Ancak, Dairemiz uygulamasında; sürücünün alkollü içki almış olması nedeniyle aracı güvenli sürme yeteneklerini kaybetmiş bulunması halinde teminat dışı olduğu kabul edilmektedir. Bu durumda sürücünün aldığı alkolün oranı doğrudan doğruya sonuca etkili değildir. Bu bağlamda mahkemece yapılacak iş; aralarında nöroloji uzmanı' tabib ile trafik uzmanı kişilerden oluşturulacak bilirkişi kurulunca inceleme yaptırılması ve davalı yanın kazanın saat 05'de olduğu, alkol muayenesinin ise saat 07'de yapıldığı şeklindeki savunması da, gözönünde tutularak olayın meydana geliş şekli itibariyle bu kaza ve hasarın münhasıran sürücünün alkolün etkisi altında kalmasından ileri gelip gelmediğinin tespit ettirilmek ve sonucuna göre, hüküm kurulmak gerekirken, bu hususlar gözden kaçırılarak yazılı şekilde davanın kabulüne karar verilmesi doğru görülmemiş ve kararın bu nedenle bozulması gerekmiştir.
2- Diğer yandan, sigorta uyuşmazlıklarından kaynaklanan davalar TTK.nun 4. maddesi uyarınca, mutlak ticari davalardan olup, davalı yanın yapmış olduğu işbölümü itirazının TTK.nun 5. maddesi gereği süresinde yapılıp yapılmadığı araştırılarak sonucuna göre bir karar verilmek gerekirken, yazılı şekilde davanın ticari nitelikte bulunmadığından bahisle bu istemin reddi isabetli olmamış ve kararın bu yönden dahi bozulması gerekmiştir...) gerekçesiyle bozularak dosya yerine geri çevrilmekle yeniden yapılan yargılama sonunda; mahkemece önceki kararda direnilmiştir.
Temyiz Eden: Davalı vekili
Hukuk Genel Kurulu'nca incelenerek direnme kararının süresinde temyiz edildiği anlaşıldıktan ve dosyadaki kağıtlar okunduktan sonra gereği görüşüldü:
Tarafların karşılıklı iddia ve savunmalarına, dosyadaki tutanak ve kanıtlara, bozma kararında açıklanan gerektirici nedenlere göre,
1- Davacı aracını kullanan sürücünün alkollü olduğu, olayın meydana geldiği saat ile sürücünün muayene edildiği saat arasında iki saat fark bulunduğu, bu sürenin alkol oranına etkisi bulunduğu gibi, davacı sürücünün aracı güvenli sürme yeteneğini kaybetmiş olup olmadığı, olayın münhasıran alkolün etkisi ile meydana gelip gelmediğinin uzman bilirkişi kuruluyla tespiti gerekmesine göre, Özel Daire bozma kararına uymak gerekirken, önceki kararda direnilmesi usul ve yasaya aykırıdır.

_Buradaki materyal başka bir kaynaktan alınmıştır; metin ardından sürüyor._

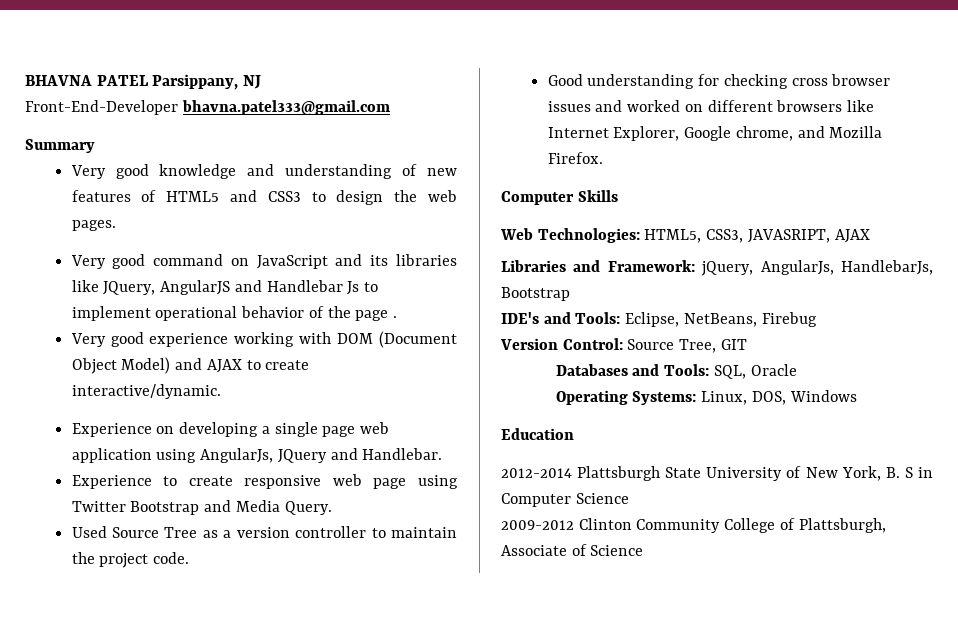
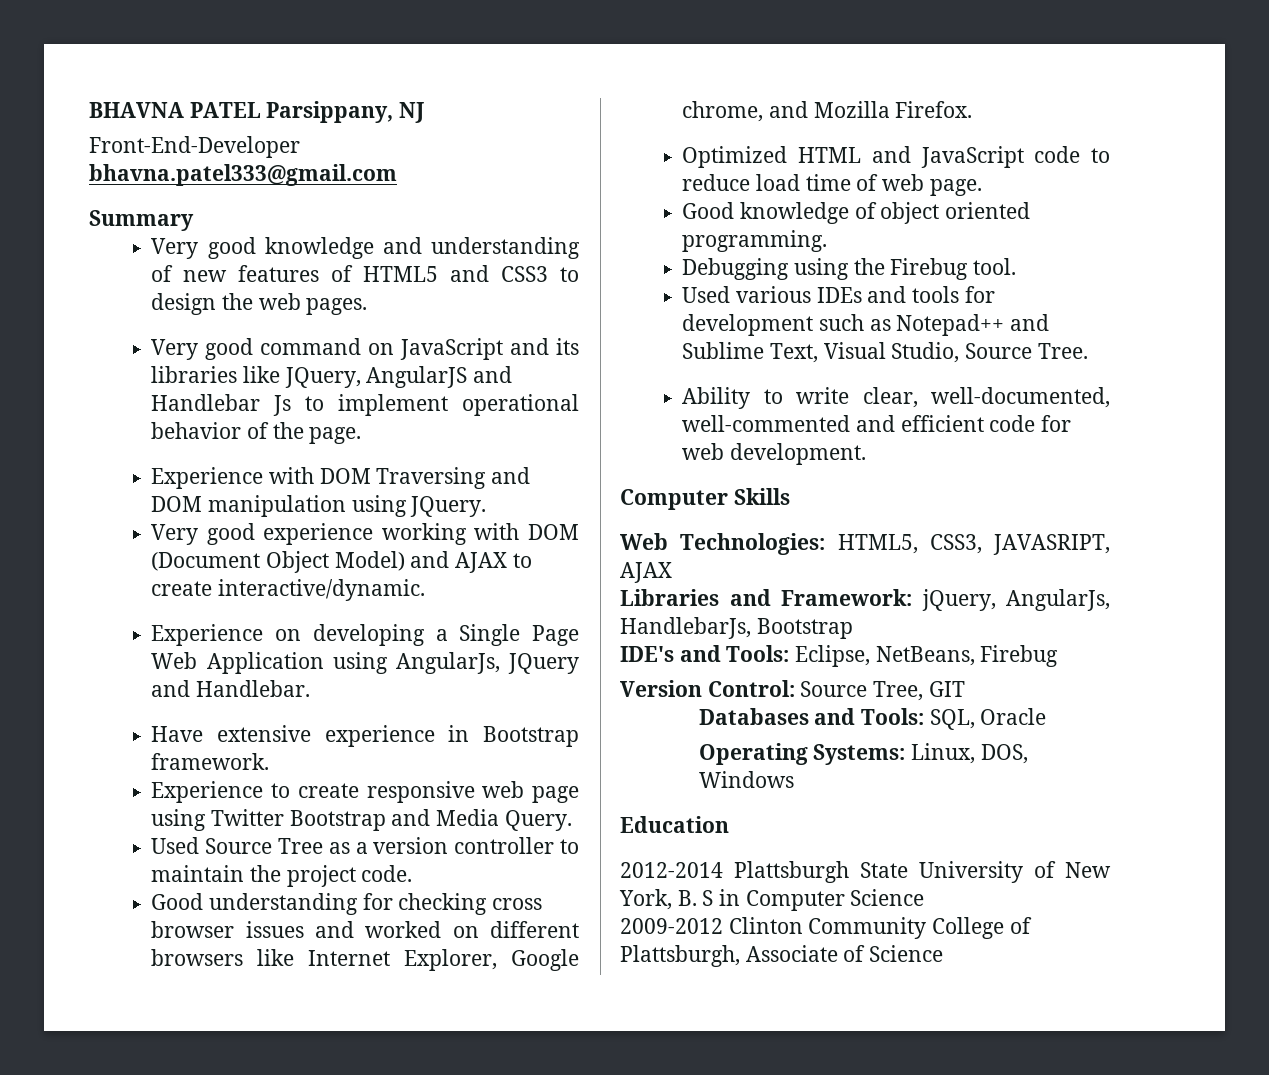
[355,310,397,321] page . -> [309,427,362,444] [151,467,531,489] [151,495,487,517] page. // Experience with DOM Traversing and DOM manipulation using JQuery.
[274,422,389,437] [71,448,152,463] single page web application -> [459,624,579,646] [151,652,324,674] Single Page Web Application
(443, 454) none -> [151,725,579,747] [151,753,270,770] // Have extensive experience in Bootstrap framework.
(603, 158) none -> [682,146,1110,168] [682,174,982,196] [682,202,1031,224] [682,230,828,252] [682,258,1017,280] [682,286,995,303] [682,314,1050,336] [682,342,1088,363] [682,387,1110,409] [682,415,1072,432] [682,443,867,465] // Optimized HTML and JavaScript code to reduce load time of web page. // Good knowledge of object oriented programming. // Debugging using the Firebug tool. // Used various IDEs and tools for development such as Notepad++ and Sublime Text, Visual Studio, Source Tree. // Ability to write clear, well-documented, well-commented and efficient code for web development.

2- Ayrıca, işbölümü itirazının süresinde yapılıp yapılmadığının tespiti yönünden dava dilekçesinin davalıya hangi tarihte tebliğ edildiği araştırılmadan, bu işbölümü itirazının süre yönünden reddi de usule aykırıdır. Bu nedenle direnme kararı bozulmalıdır.
SONUÇ: Davalı vekilinin temyiz itirazlarının kabulü ile, direnme kararının Özel Daire bozma kararında gösterilen nedenlerden dolayı HUMK.nun 429. maddesi gereğince (BOZULMASINA), istek halinde temyiz peşin harcının geri verilmesine, 15.4.1998 gününde, oybirliği ile karar verildi.